*TASK TO CARRY OUT*:
Each line of the records that includes "Saupe" should be found and copied.

*Collected data*:
━━━

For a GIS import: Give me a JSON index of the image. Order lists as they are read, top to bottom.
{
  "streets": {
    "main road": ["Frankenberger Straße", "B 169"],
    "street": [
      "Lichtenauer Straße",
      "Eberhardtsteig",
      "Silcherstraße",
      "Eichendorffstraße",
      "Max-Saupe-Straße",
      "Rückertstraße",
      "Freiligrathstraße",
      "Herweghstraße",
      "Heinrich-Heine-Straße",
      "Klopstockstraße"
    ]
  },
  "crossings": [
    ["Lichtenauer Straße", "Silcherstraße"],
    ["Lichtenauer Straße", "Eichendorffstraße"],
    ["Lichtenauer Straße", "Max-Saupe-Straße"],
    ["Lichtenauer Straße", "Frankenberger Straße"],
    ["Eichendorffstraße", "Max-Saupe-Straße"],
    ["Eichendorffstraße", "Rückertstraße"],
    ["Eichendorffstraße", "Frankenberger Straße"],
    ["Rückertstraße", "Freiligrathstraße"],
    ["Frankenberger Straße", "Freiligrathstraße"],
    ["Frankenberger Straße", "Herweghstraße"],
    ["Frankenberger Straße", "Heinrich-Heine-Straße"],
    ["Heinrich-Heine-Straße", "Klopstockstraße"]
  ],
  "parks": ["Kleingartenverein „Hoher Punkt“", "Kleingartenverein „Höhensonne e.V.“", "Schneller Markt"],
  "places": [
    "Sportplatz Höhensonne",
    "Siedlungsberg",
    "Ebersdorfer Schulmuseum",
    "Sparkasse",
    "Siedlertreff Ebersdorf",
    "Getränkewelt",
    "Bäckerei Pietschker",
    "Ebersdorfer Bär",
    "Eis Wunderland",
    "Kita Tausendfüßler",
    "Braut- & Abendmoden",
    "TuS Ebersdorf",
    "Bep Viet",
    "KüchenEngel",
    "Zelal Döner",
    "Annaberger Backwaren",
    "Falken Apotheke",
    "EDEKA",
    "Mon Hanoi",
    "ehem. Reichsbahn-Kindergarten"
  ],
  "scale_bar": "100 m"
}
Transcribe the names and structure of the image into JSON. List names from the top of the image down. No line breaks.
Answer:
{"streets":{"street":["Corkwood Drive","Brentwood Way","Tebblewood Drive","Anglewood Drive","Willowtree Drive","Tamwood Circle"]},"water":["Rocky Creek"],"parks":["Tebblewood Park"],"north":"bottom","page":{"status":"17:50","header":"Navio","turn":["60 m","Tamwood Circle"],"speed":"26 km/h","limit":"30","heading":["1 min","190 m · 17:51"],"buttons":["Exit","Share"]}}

━━━

*TASK OUTPUT*:
      "Max-Saupe-Straße",
    ["Lichtenauer Straße", "Max-Saupe-Straße"],
    ["Eichendorffstraße", "Max-Saupe-Straße"],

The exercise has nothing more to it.